Cell ID | Parameter Name | Example Value | Notes |
CRC | edu.harvard.i2b2.crc.smtp.host | smtp.partners.org | SMTP host |
CRC | edu.harvard.i2b2.crc.smtp.port | 25 | SMTP port |
CRC | edu.harvard.i2b2.crc.smtp.ssl.enabled | FALSE | TRUE will enable SSL |
CRC | edu.harvard.i2b2.crc.smtp.auth | FALSE | TRUE will enable SMTP authentication |
CRC | edu.harvard.i2b2.crc.smtp.username | none | SMTP username (required for SMTP authentication) |
CRC | edu.harvard.i2b2.crc.smtp.password | none | SMTP password (required for SMTP authentication) |
CRC | edu.harvard.i2b2.crc.smtp.enabled | FALSE | TRUE will enable e-mails |
CRC | edu.harvard.i2b2.crc.exportcsv.defaultescapecharacter | " | Escape character for export files |
CRC | edu.harvard.i2b2.crc.exportcsv.maxfetchrows | -1 | Maximum number of rows to export, or -1 for no limit |
CRC | edu.harvard.i2b2.crc.exportcsv.defaultlineend | \n | Line ending for export files |
CRC | edu.harvard.i2b2.crc.exportcsv.defaultseperator | \t | Field separator for export files |
CRC | edu.harvard.i2b2.crc.exportcsv.resultfetchsize | 50000 | Number of records retrieved during each database fetch. |
CRC | edu.harvard.i2b2.crc.exportcsv.filename | {{{PROJECT_ID}}}/{{{DATE_yyyyMMdd}}}_{{{FULL_NAME}}}.tsv | Parameterized template for export file names.

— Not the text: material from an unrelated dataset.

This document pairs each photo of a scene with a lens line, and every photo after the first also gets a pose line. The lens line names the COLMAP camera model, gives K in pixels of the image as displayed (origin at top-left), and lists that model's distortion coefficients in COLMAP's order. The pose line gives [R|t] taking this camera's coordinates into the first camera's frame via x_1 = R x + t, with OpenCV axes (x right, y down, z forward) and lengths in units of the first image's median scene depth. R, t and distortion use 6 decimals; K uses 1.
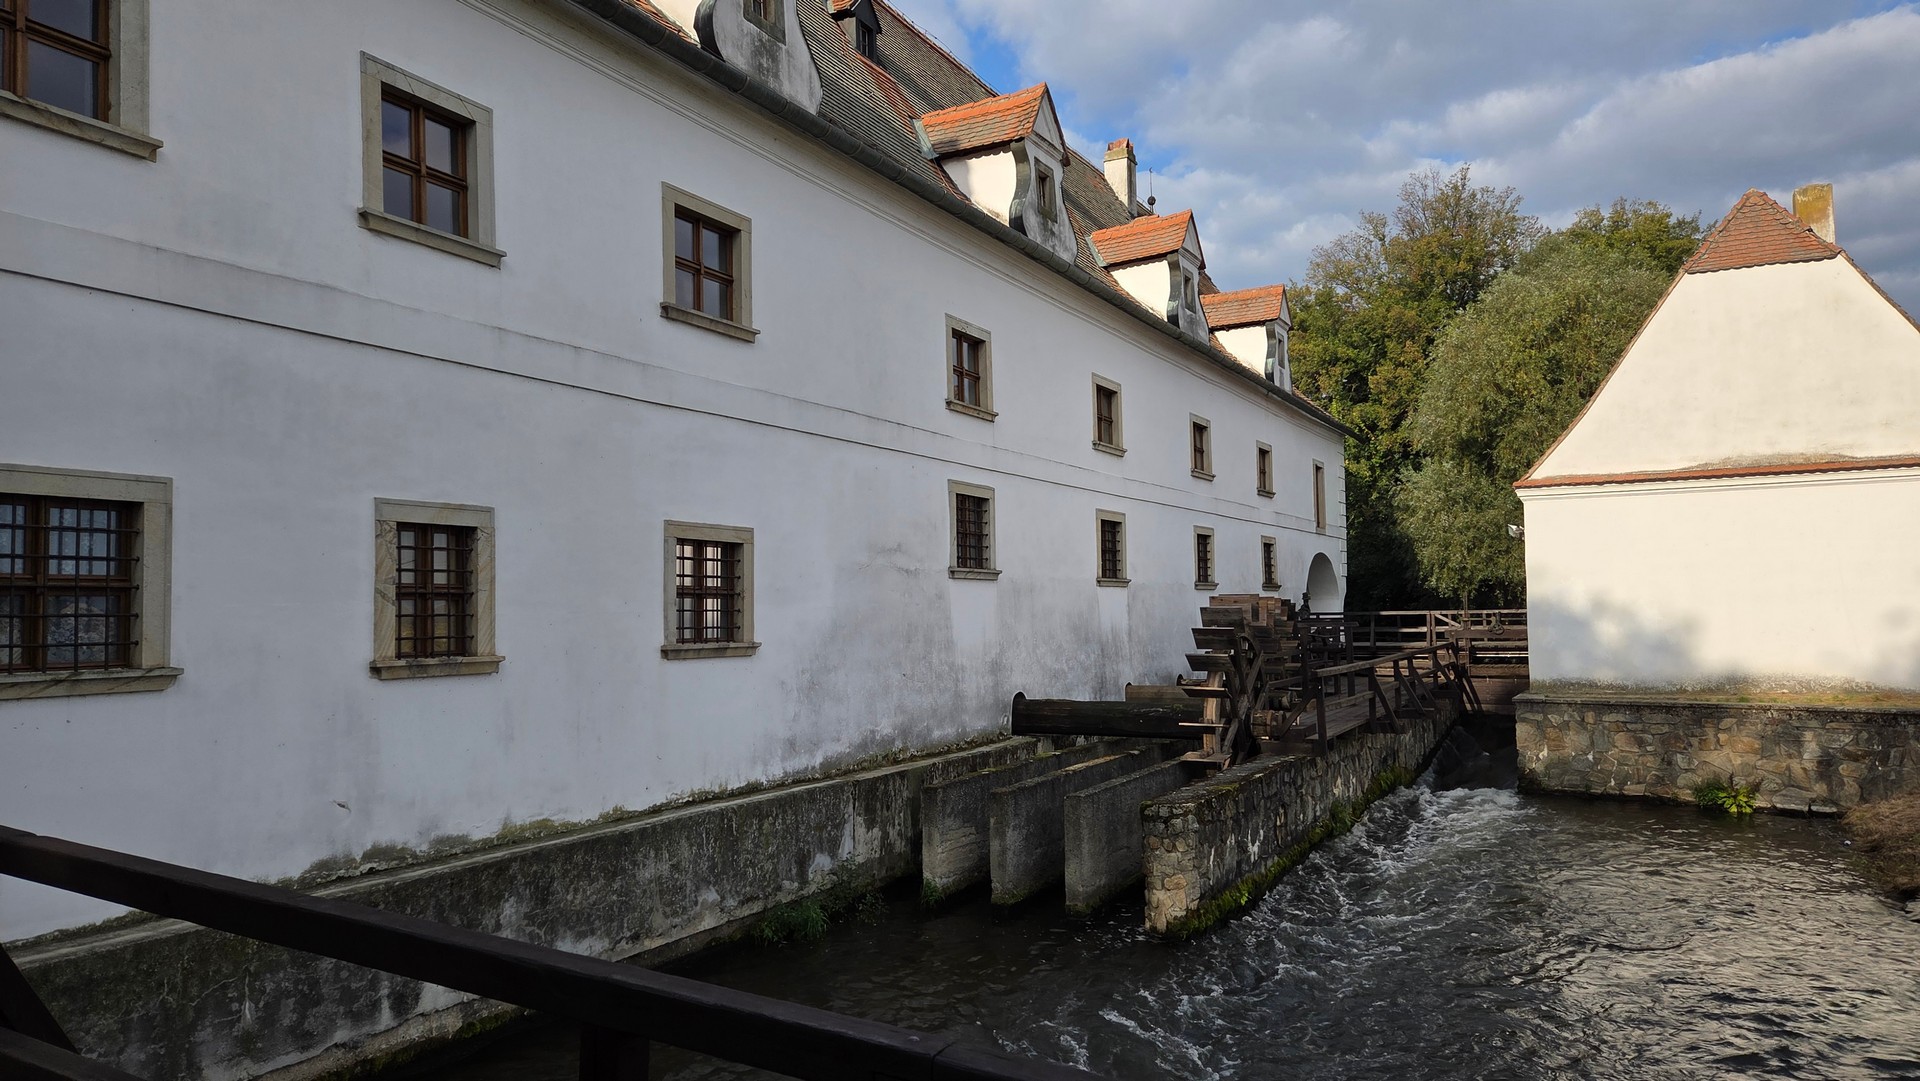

If the extension is .zip, the file is zipped. |
CRC | edu.harvard.i2b2.crc.exportcsv.defaultquotechar | " | Quote character for export files |
CRC | edu.harvard.i2b2.crc.exportcsv.workfolder | /tmp/i2b2 | Folder on the i2b2 server for data exports |
CRC | edu.harvard.i2b2.crc.exportcsv.zipencryptmethod | none | Encryption method for the exported ZIP file. One of STANDARD, NONE, or AES. |
PM_PROJECT_PARAMS
Stores the parameters for the data Manager email, address, Subject line and email details for the User and data Manager
Software Changes:
- Data: New entries in RPDO_TABLE_REQUEST, HIVE_CELL_PARAMS, QT_QUERY_RESULT_TYPE, and QT_BREAKDOWN_PATH define the exporter configuration.
- Java code: New breakdown classes and updates to existing java classes to support the data exporter functionality.